** START **

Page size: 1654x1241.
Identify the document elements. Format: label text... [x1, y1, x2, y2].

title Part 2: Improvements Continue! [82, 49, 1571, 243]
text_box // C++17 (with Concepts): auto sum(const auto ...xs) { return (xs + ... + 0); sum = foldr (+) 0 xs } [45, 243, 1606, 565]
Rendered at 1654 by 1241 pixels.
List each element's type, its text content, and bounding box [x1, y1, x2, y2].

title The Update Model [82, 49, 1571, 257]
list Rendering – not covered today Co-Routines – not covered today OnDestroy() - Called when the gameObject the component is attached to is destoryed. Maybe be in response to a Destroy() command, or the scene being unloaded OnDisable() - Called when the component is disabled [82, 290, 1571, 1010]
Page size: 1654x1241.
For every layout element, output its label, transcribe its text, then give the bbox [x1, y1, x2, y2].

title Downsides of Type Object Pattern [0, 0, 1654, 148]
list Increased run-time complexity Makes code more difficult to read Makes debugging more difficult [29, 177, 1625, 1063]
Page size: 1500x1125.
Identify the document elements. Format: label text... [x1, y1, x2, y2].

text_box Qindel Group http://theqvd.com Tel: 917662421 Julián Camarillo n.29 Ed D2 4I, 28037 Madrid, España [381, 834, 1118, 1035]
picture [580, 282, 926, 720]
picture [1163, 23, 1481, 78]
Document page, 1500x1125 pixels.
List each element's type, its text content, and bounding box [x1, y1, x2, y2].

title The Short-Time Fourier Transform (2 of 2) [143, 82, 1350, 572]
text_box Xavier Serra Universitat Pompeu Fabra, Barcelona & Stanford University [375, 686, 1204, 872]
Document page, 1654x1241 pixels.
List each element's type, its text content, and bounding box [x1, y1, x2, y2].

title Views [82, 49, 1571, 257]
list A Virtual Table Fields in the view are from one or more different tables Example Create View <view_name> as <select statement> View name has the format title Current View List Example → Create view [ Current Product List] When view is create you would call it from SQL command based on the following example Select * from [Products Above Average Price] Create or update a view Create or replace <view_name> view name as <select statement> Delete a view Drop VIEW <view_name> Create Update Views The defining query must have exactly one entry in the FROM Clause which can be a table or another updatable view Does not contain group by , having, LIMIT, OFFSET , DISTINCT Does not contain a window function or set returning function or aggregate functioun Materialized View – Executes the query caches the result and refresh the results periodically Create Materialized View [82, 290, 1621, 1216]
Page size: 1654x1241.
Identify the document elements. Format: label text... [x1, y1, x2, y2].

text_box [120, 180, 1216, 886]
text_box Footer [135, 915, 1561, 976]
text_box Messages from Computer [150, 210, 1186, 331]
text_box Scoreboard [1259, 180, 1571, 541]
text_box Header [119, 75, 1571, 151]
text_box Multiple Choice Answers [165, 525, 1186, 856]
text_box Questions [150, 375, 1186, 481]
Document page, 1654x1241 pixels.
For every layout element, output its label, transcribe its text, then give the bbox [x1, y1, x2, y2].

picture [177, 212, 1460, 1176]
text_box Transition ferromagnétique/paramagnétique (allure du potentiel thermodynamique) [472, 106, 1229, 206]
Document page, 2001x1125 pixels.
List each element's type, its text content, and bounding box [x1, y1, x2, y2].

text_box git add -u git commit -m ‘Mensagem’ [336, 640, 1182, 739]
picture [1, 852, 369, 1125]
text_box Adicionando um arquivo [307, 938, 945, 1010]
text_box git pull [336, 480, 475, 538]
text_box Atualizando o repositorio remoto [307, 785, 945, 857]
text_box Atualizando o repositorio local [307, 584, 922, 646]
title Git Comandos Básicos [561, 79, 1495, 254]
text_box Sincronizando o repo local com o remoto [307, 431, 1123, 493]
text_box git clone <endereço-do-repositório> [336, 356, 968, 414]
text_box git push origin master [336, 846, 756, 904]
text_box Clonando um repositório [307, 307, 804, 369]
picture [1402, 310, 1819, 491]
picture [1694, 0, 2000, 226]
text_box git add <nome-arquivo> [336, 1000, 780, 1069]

** END **

Reproduce everything from "Rendered at 1654 by 1241 pixels." down to "title The Update Model [82, 49, 1571, 257]", substituting "enclosing box" for "bounding box" and leaving every other word as it stands. Give only those lines.

Rendered at 1654 by 1241 pixels.
List each element's type, its text content, and enclosing box [x1, y1, x2, y2].

title The Update Model [82, 49, 1571, 257]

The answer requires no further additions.